Monday, August 18, 2008

Growth and inflation in the UK and abroad

Via Snowflake, I see that Eurostat has published a new set of economic growth figures. Here’s what’s happened over the last four quarters in the UK, the Eurozone, the USA and Japan (quarterly GDP growth, %):

The UK isn’t holding up at all badly – we’ve so far avoided any periods of stagnation or contraction. The USA screeched to a standstill at the end of last year and has since started to recover, while Japan and continental Europe are now getting into trouble (the French, German and Italian economies all shrank in 2008Q2). By contrast, UK growth has slowed but not – yet – severely.

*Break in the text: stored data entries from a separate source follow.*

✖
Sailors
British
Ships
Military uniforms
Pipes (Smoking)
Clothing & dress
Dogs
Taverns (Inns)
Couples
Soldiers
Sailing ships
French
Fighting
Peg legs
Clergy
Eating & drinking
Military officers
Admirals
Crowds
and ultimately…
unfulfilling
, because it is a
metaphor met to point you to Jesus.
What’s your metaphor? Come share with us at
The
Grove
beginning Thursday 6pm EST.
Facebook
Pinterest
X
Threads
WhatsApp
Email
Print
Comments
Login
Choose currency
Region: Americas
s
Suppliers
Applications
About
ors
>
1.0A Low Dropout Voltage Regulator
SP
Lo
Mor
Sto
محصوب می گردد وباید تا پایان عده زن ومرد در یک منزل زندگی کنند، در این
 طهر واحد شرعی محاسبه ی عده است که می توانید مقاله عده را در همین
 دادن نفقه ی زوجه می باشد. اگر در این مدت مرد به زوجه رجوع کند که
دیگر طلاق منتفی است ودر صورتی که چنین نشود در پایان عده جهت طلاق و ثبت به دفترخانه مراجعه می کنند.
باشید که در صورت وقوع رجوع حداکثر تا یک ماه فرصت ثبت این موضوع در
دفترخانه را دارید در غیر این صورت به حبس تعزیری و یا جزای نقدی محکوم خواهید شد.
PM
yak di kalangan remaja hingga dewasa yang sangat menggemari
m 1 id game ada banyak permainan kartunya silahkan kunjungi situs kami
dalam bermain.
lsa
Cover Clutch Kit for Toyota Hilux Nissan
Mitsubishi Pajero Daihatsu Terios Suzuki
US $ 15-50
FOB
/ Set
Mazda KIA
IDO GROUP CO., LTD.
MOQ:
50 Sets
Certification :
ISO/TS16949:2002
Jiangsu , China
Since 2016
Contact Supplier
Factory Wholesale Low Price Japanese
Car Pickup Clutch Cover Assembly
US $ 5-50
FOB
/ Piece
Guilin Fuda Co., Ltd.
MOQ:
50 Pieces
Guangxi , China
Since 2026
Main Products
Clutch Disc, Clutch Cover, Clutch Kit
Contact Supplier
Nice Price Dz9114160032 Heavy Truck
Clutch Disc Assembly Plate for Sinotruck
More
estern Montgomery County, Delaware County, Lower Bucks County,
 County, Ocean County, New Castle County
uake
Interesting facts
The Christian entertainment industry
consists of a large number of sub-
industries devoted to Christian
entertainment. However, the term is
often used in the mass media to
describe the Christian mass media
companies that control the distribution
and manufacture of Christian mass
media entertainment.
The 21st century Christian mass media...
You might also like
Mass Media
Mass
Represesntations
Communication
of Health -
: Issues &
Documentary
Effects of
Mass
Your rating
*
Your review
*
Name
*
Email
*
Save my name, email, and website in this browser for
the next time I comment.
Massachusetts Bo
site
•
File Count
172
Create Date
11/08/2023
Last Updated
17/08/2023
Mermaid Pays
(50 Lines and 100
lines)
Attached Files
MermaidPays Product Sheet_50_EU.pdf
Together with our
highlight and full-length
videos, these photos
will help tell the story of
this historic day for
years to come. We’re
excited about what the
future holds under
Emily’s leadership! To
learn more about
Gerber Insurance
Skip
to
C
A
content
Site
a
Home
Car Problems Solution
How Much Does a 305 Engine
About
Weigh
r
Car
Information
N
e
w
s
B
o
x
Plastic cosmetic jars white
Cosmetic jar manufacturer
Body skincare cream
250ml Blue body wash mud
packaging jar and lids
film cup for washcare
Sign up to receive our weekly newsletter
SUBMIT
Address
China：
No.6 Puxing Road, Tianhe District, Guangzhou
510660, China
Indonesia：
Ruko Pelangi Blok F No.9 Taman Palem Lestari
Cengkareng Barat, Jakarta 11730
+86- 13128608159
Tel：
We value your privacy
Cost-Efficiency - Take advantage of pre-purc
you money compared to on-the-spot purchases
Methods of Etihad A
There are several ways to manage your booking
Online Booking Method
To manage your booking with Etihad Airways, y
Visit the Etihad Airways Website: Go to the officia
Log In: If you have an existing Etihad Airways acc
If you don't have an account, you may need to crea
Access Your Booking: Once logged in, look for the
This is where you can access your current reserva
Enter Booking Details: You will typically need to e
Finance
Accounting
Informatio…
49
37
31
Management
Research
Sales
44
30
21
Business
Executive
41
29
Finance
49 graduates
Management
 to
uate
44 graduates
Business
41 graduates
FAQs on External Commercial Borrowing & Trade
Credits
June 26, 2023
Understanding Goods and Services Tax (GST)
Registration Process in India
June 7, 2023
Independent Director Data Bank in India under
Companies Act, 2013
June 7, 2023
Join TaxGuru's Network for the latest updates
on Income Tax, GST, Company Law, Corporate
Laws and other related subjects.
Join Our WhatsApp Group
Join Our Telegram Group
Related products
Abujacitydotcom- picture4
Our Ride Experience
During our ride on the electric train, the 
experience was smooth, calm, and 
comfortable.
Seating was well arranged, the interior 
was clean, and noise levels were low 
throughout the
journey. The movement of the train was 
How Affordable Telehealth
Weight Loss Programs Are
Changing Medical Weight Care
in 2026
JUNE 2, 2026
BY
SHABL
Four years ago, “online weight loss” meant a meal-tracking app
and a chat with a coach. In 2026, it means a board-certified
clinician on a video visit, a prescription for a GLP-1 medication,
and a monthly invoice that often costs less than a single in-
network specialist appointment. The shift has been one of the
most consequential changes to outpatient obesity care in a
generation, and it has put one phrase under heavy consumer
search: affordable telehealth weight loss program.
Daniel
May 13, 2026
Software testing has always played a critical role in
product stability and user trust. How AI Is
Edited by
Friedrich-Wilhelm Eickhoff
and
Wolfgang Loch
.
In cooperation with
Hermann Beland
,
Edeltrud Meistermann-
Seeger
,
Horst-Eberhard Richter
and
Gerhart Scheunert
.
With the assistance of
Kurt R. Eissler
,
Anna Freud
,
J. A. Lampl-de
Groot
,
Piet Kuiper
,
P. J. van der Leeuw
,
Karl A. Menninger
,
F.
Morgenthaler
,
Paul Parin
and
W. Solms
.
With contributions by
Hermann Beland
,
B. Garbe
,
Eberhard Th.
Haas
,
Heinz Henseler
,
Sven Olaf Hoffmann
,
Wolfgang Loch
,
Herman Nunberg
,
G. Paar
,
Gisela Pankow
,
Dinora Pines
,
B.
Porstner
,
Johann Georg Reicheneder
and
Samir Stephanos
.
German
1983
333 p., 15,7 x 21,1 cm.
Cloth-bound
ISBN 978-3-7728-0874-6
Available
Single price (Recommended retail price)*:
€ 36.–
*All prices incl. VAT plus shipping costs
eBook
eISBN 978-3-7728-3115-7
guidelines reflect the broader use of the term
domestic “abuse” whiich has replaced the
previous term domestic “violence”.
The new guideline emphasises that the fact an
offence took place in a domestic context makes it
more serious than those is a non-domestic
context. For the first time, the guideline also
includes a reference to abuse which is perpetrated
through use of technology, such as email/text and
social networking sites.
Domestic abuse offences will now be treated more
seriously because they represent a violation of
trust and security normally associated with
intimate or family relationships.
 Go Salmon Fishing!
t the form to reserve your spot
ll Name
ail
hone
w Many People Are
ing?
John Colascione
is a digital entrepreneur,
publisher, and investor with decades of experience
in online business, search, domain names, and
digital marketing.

It also occurred to me to have a look at inflation over the last year. I can’t find up-to-date data for Japan (although their inflation has for years been much lower than other rich countries’), but here are the figures for the UK, the Eurozone and the USA across the last 12 months (CPI, % change on a year earlier):

Again, the UK looks unremarkable by contrast; there’s been a general inflationary surge over the year. During this period, the rate of inflation has risen by 1.5% in Germany, 2.3% in Italy, 2.6% in the UK, 2.7% in France, 3.1% in Spain and 3.6% in the USA.

And the future? Last week, the Bank of England issued its latest quarterly report. Its central projections are quite gloomy: for inflation to go “substantially higher over the next few months” and for growth to slow to near-zero by the end of the year. But there are two glints of a silver lining.

First, the projection is that, in the new year, inflation “falls back sharply to a little below the 2% target in the medium term” as the recent leap in food and energy prices works its way out of the system. Second, and a bit more technically, these are projections, not predictions: the Bank is saying not that these things will happen, but that they will happen on certain assumptions. Most important of these assumptions is that the Bank’s base interest rate “moves in live with market expectations, which are for [it] to be roughly constant over the forecast period”.

Given the time taken for interest rate changes to affect inflation, and the fact that inflation is now projected to fall much more dramatically from early 2009 than most observers had thought, this strongly suggests that interest rate cuts will before long be on the cards in order to avoid an inflation undershoot in late 2009/2010. The further consequence of such rate cuts would be higher-than-projected GDP growth in 2009.

To mix metaphors: we’re not yet out of the woods, but it’s darkest just before the dawn, and there’s light at the end of the tunnel.


donpaskini said...

Good post. Other thing about the USA is that their recent growth is presumably because of the stimulus package - whether or not they have started to recover depends on whether this can be sustained once people have spent their stimulus cheques.

Tom Freeman said...

Yes, despite the collapse in US growth late last year, they managed to avoid a recession thanks to tax and interest rate cuts; by contrast, the ECB has prioritised inflation by holding rates firm and even raising them recently.

Result being that the Eurozone has seen a smaller inflationary jump than the USA but is now doing worse for growth.